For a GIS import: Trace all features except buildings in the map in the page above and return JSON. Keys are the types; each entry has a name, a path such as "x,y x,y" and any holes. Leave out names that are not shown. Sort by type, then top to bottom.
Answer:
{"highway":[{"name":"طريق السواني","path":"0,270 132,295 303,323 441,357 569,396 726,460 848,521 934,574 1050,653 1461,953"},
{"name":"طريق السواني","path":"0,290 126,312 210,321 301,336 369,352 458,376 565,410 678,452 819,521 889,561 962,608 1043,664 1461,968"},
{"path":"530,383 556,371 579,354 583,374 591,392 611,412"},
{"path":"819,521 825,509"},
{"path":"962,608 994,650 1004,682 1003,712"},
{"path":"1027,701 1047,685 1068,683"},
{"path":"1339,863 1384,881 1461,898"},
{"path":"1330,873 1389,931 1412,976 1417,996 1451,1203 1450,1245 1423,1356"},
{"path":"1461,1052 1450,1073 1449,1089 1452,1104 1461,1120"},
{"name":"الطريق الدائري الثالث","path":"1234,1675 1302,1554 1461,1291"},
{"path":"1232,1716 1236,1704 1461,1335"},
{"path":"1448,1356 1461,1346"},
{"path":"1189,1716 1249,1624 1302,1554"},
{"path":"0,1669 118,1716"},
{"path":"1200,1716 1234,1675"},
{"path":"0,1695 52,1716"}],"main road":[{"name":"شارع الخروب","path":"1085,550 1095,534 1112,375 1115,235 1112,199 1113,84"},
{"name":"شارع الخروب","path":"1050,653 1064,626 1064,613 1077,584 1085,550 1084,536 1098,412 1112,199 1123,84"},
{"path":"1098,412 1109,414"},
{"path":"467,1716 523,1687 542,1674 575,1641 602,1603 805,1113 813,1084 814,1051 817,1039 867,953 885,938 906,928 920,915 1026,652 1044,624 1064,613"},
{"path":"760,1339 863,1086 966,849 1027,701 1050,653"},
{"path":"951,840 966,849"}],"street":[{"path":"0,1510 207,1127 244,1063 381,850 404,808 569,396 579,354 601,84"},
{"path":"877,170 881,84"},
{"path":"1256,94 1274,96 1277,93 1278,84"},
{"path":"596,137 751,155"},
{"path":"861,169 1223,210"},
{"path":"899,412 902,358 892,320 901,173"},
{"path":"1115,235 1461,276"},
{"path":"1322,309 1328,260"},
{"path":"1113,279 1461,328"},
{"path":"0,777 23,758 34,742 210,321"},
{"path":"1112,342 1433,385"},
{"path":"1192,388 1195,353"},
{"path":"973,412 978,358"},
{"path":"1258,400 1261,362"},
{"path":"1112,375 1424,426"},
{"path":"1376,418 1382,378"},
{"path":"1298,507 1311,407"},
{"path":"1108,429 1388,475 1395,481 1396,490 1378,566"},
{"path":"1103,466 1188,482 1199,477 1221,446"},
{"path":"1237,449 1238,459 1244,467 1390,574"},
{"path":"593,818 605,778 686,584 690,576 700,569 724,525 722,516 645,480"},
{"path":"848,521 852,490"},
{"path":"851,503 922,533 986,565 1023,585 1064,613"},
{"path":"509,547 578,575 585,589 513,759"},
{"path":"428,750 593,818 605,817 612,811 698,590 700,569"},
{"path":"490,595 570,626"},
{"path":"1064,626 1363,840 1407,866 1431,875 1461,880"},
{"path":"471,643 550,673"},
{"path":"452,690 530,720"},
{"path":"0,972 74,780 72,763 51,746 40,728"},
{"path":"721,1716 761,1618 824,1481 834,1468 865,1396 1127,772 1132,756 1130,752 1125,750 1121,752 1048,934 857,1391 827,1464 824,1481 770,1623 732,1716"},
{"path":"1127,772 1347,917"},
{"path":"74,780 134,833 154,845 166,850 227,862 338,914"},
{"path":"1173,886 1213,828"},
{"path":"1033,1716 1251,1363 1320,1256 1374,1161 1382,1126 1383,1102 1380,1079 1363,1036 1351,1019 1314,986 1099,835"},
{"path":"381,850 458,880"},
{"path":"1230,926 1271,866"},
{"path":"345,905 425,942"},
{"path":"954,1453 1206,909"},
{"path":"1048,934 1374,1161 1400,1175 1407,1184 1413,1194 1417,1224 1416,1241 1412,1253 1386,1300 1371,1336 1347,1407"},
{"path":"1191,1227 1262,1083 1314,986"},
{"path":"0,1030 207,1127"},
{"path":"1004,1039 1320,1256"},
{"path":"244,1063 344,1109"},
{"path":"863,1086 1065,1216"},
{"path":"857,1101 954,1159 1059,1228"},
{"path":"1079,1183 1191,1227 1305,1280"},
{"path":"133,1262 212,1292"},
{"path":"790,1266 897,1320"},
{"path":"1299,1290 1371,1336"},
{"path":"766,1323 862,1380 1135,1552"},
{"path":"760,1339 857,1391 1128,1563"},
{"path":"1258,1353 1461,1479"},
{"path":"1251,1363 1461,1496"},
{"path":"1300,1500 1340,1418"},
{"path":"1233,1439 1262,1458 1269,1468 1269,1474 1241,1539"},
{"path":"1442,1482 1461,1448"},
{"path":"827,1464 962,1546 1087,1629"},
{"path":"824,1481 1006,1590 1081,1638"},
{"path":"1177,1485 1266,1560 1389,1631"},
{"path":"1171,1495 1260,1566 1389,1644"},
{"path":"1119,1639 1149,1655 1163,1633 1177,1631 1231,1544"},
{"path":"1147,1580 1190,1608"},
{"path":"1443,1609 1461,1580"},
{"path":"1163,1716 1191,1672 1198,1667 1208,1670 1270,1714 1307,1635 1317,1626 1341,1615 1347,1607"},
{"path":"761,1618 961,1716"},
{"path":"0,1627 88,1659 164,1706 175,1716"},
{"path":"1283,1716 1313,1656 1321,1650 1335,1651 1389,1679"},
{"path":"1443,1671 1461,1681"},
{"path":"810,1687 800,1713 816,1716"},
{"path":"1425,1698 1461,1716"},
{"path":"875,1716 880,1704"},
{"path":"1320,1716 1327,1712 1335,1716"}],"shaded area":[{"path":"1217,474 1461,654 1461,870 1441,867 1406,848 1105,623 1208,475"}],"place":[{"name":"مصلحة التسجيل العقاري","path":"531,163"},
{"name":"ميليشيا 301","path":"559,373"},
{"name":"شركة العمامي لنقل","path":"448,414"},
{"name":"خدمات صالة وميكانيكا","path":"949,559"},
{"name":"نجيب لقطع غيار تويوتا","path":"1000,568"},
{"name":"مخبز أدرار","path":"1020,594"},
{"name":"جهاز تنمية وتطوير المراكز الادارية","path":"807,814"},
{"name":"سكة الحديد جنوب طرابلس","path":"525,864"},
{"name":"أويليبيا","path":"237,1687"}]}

_ _ _

How to complete this task:
Each line in the entries above that includes the string "السواني" should be extracted.

Task solution:
{"highway":[{"name":"طريق السواني","path":"0,270 132,295 303,323 441,357 569,396 726,460 848,521 934,574 1050,653 1461,953"},
{"name":"طريق السواني","path":"0,290 126,312 210,321 301,336 369,352 458,376 565,410 678,452 819,521 889,561 962,608 1043,664 1461,968"},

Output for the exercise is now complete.